+++ Textabschnitt
# Galaxy Tab 10.1: Verkaufsstopp teilweise aufgehoben!



## Rizoma (16. August 2011)

Rückschlag für Apple, Samsung darf ihre Tablet´s in der EU weiter verkaufen!

Der Grund dafür ist ...

Zitat: Chip.de


> Das Landgericht Düsseldorf, welches das  Verkaufsverbot per einstweiliger Verfügung veranlasst hatte, könne den  Verkauf nur innerhalb Deutschlands untersagen. Samsung argumentierte,  dass die Firma ihren Hauptfirmensitz außerhalb der EU habe. Es ist nicht  eindeutig geregelt, ob ein Gericht innerhalb der EU in einem solchen  Fall überhaupt ein EU-weites Verkaufsverbot aussprechen darf.


In Deutschland bleibt das Verkaufsverbot erst mal bis zur Verhandlung am 25.08.2011 weiter bestehen.
++++++
• **Vorgehensweise**
Wie lange bleibt das Verkaufsverbot in Deutschland laut dem Textabschnitt über das Galaxy Tab 10.1 vorerst bestehen?
+++ Erfasstes Material
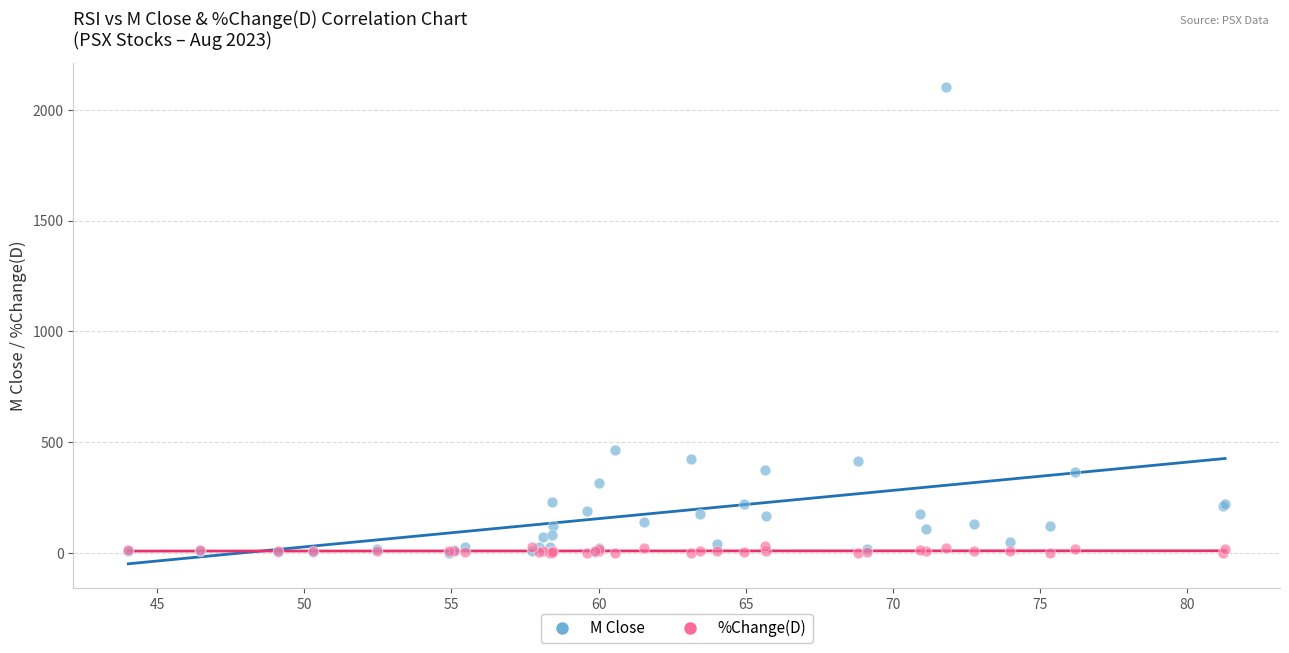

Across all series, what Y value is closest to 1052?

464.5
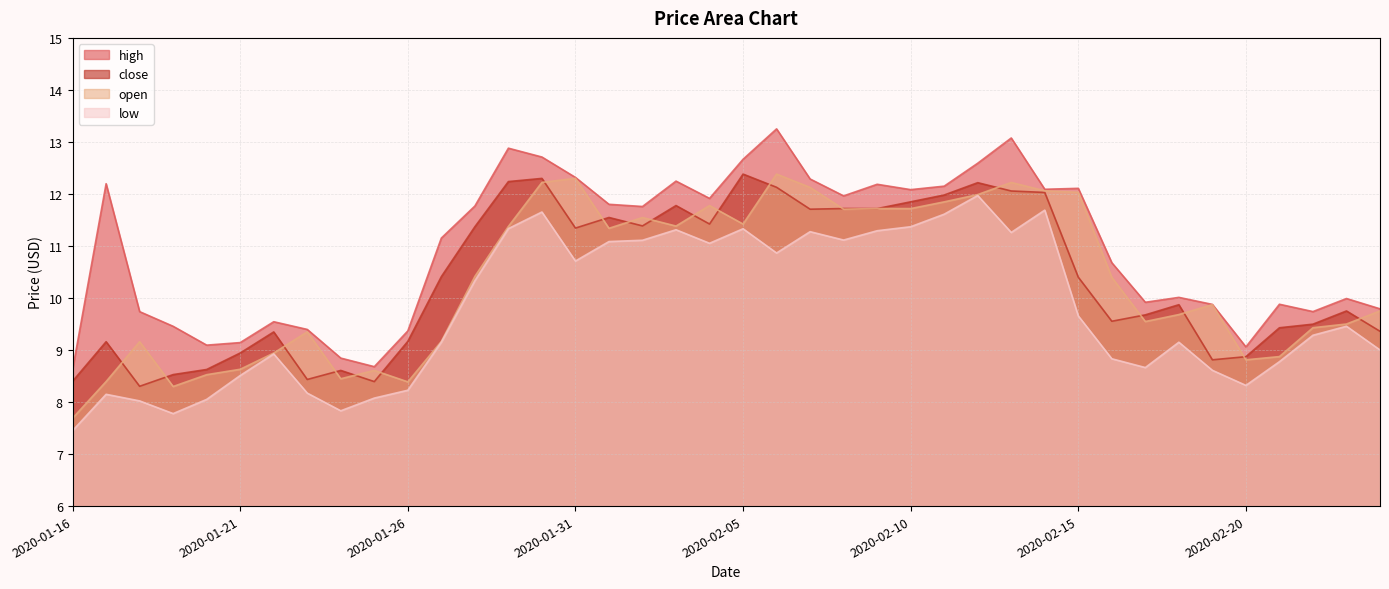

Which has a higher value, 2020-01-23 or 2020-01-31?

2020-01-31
++++++
• **Antwort zur Aufgabe**
Bis zur Verhandlung am 25.08.2011.